Menurutnya, bila tidak puas dengan mekanisme pengawasan Kemendagri, para penjabat yang bermasalah dapat dipanggil Komisi II DPR melalui Mendagri. Tito akan amat terbuka bila Komisi II memanggil penjabat yang bermasalah dengan terlebih dahulu mendalani proses pengawasan di Kemendagri. Pemanggilan oleh Komisi II DPR menunjukann keterbukaan agar dapat dikonfirmasi langsung dengan penjabat.

“Saya tidak berkeberatan untuk keterbukaan biar bisa langsung ditanyakan ke yang bersangkutan. Saya tidak akan lindungi bila memang sewenang-wenang. Kalau dianggap tidak puas dengan mekanisme pengawasan di Kemendagri bisa dipanggil DPR,” tegasnya.

Sedari awal, dirinya sudah menyampaikan ke para penjabat kepala daerah soal tugas dan jabatannya lebih berat. Sebab, para penjabat mudah sekali dicopot jabatannya. Bila penjabat kepala daerah definitif mitra kerjanya adalah DPRD tingkat I atau II, sehingga dapat menolak panggilan DPR. Tapi kalau Pj, Pjs, dan Plt kepala daerah dapat langsung dipanggil oleh Komisi II DPR dalam rangka menjalankan fungsi pengawasan.

Jenderal (Purn) polisi bintang empat itu berjanji bakal mengoreksi dengan melihat ulang berbagai dasar peraturan perundangan sebagai dasar hukum penerbitan SE tersebut.

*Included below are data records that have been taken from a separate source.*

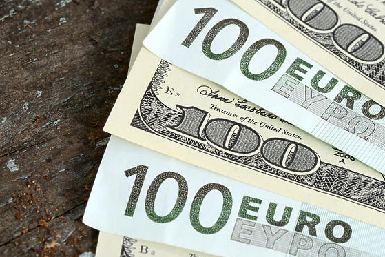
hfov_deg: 10.0
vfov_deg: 6.7
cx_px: 242
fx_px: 2200
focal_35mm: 206
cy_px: 128
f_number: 16
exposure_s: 1/15
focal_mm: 105
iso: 100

Tapi prinsipnya, kata Tito, perlu ada solusi mekanisme menyelesaikan persoalan penumpukan permintaan persetujuan dari Mendagri soal pemberhentian maupun mutasi pegawai yang amat birokratis.

“Kami akan melakukan konsultasi. Karena kami paham implikasi ke temen-temen partai politik, karena pertarungan 2024 kami sangat paham,” katanya.